The Labour Party here are asking advice from voters about their future. My advice would be forget about the rubbish of the past fifty years and go back to fighting poverty and being on the side of the worker, raise up the downtrodden and the disadvantaged, in fact I would give then the same advice Pope Francis might: start putting the family first.
The Synod on the Family could have been a wonderful moment for renewal not just in Europe but throughout the world, it now looks as if it is going to be nasty little congress to discuss everything which is anti-family, pushed by those who ideologically oppose the family or at least the Christian family. Yes, I blame Cardinal Marx and his brothers who for some reason want to distract the Synod from its purpose. Why? What a good question, cui bono? Catholic liberals tend to flock with political liberals. I am told that at one of those Conclave planning soirees it wasn't just devious liberal old Cardinals from failing Churches who gathered but politicians, financiers, media moguls.
What if we did address, "The living conditions that put the family to the test and render it vulnerable, starting with poverty," What if we took seriously Pope Francis' call that, “We must endeavour to stay ever closer to families afflicted by poverty”.... “In effect, social misery affects the family and at times destroys it. The lack or loss of work, or its precariousness, have serious repercussions on family life, putting relationships under stress. The living conditions in the most disadvantaged areas, with problems regarding housing and transport, as well as the reduction of social, healthcare and educational services, cause further difficulties. Added to these material factors there is also the damage caused to the family by false models, propagated by the mass media, based on consumerism and the cult of appearances, which affect the poorest social classes and increase the disintegration of family bonds”.

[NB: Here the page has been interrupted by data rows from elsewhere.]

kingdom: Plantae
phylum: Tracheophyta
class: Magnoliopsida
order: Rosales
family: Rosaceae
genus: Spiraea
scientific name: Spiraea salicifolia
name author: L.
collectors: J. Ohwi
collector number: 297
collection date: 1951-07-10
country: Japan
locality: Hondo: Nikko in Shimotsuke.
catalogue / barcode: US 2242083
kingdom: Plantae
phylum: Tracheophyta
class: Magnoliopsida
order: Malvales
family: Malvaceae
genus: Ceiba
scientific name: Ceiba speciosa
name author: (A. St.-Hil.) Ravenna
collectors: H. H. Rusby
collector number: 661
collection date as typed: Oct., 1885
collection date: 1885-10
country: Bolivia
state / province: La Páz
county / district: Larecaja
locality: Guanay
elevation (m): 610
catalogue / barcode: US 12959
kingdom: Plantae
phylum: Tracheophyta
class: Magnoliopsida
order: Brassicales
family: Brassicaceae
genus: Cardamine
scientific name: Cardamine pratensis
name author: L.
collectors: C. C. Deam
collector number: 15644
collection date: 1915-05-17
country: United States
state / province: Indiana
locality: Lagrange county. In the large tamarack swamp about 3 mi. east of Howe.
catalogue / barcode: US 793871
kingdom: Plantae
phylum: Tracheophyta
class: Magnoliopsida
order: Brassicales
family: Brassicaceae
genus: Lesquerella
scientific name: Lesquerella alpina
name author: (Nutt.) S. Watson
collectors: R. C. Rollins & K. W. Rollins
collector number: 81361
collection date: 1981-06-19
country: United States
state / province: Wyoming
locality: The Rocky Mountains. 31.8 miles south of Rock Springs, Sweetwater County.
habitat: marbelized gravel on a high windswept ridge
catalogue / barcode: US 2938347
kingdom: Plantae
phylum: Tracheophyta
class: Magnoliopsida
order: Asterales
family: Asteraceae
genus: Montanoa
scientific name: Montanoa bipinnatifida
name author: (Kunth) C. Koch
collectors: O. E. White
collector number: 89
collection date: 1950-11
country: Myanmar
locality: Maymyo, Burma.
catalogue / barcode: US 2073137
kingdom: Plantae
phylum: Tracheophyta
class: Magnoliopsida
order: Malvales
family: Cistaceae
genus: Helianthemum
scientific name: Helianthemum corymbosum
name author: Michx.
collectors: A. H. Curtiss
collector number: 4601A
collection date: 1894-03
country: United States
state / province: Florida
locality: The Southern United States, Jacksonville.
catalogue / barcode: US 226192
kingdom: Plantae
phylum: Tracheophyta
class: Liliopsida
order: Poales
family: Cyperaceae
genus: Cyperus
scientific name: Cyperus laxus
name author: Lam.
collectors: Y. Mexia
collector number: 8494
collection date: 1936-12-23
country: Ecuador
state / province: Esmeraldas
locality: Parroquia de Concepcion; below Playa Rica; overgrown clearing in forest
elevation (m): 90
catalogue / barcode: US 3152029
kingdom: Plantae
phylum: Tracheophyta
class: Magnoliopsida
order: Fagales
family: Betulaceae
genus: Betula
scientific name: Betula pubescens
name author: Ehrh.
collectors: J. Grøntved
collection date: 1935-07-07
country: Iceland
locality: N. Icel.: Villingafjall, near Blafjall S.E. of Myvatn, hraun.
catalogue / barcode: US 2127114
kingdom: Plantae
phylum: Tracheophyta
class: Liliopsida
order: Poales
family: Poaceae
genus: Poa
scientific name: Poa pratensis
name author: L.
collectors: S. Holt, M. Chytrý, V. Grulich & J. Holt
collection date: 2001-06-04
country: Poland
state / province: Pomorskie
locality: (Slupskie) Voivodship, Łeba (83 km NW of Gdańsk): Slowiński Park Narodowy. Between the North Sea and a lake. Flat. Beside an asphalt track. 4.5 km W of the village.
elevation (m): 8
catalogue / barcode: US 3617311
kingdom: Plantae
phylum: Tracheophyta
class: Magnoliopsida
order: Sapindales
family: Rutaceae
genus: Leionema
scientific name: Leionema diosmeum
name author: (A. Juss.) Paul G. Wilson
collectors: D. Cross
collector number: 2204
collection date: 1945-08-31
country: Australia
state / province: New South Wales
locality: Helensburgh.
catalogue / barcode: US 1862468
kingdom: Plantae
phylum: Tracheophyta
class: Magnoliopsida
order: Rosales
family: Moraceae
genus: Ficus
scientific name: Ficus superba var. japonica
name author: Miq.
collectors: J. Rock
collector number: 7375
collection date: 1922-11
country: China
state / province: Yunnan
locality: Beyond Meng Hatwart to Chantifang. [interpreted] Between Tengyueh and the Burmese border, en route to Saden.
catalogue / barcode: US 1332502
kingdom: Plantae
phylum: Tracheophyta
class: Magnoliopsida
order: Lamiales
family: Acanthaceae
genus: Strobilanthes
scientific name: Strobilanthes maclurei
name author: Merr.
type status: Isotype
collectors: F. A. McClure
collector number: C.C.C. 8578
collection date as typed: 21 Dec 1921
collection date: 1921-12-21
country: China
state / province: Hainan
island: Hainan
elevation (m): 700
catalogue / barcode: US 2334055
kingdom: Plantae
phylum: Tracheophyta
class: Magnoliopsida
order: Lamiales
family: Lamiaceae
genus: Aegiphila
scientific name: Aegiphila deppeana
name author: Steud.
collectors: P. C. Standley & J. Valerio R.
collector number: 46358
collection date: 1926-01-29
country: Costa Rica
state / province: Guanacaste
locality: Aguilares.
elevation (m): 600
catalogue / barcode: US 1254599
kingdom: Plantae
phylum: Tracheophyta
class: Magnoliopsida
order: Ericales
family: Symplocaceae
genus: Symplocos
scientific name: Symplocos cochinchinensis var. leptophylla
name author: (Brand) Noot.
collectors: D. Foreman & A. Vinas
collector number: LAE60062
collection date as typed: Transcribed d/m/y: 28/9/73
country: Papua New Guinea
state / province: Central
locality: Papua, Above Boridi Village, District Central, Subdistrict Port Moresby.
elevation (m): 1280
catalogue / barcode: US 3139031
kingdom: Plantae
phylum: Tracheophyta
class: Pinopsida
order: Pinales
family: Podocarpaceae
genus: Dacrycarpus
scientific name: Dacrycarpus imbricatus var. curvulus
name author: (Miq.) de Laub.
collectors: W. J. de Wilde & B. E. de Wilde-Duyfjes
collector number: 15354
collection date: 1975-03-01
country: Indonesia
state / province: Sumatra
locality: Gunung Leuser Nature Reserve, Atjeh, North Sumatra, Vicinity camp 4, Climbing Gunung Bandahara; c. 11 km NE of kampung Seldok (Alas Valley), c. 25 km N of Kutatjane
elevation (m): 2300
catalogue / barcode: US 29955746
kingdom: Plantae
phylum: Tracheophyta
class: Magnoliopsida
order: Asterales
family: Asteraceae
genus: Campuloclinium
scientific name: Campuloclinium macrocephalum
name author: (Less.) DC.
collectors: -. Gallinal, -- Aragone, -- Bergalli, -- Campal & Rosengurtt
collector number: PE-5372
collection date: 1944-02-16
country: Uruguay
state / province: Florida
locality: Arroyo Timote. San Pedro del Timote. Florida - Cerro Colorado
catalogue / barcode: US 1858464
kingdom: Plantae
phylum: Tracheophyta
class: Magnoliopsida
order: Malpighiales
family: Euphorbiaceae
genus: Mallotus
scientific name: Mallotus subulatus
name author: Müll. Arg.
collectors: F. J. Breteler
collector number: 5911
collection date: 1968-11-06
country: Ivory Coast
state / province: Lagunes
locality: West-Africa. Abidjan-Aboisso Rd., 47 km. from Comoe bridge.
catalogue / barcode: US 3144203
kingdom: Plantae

It is not merely murder or sodomy that cries out to heaven for vengeance, it is also oppression of the widow and orphan, and depriving the worker of his just wages or of any wages, or simply leaving him to starve.
If we give priority to the family rather than the individual then we start with a radically different model of humanity. If we could build a new politics that saw the human beings not as a selfish and self obsessed individuals but as family members that had a self-sacrificing love for the other members of his or her family and society as a whole.
Joe Shaw draws attention to an article in the Economist that casts light on the malaise within our society.
We need to ask whether the politicking that has dominating the world since WWII is still of value. Can we still continue with something which was either a critique of or collaboration with 19th century Capitalism, Are we ever going to have full employment again? How do will deal with class conflict, which has now transmogrified into gender conflict? How do we address the cheapening of human life, the elderly, the unborn, people from sub-Sahara Africa? How will we deal with young people who may never work or societies where substantial people will never marry because of sex selective abortions? How do we deal with the lack of fulfilment so many people experience?
I think these might be some of the questions Pope Francis in a rather Blatteresque way is asking us to address. As in much that concerns the Church the answer is often clearer than the question, for us the answer is: THE FAMILY stupid!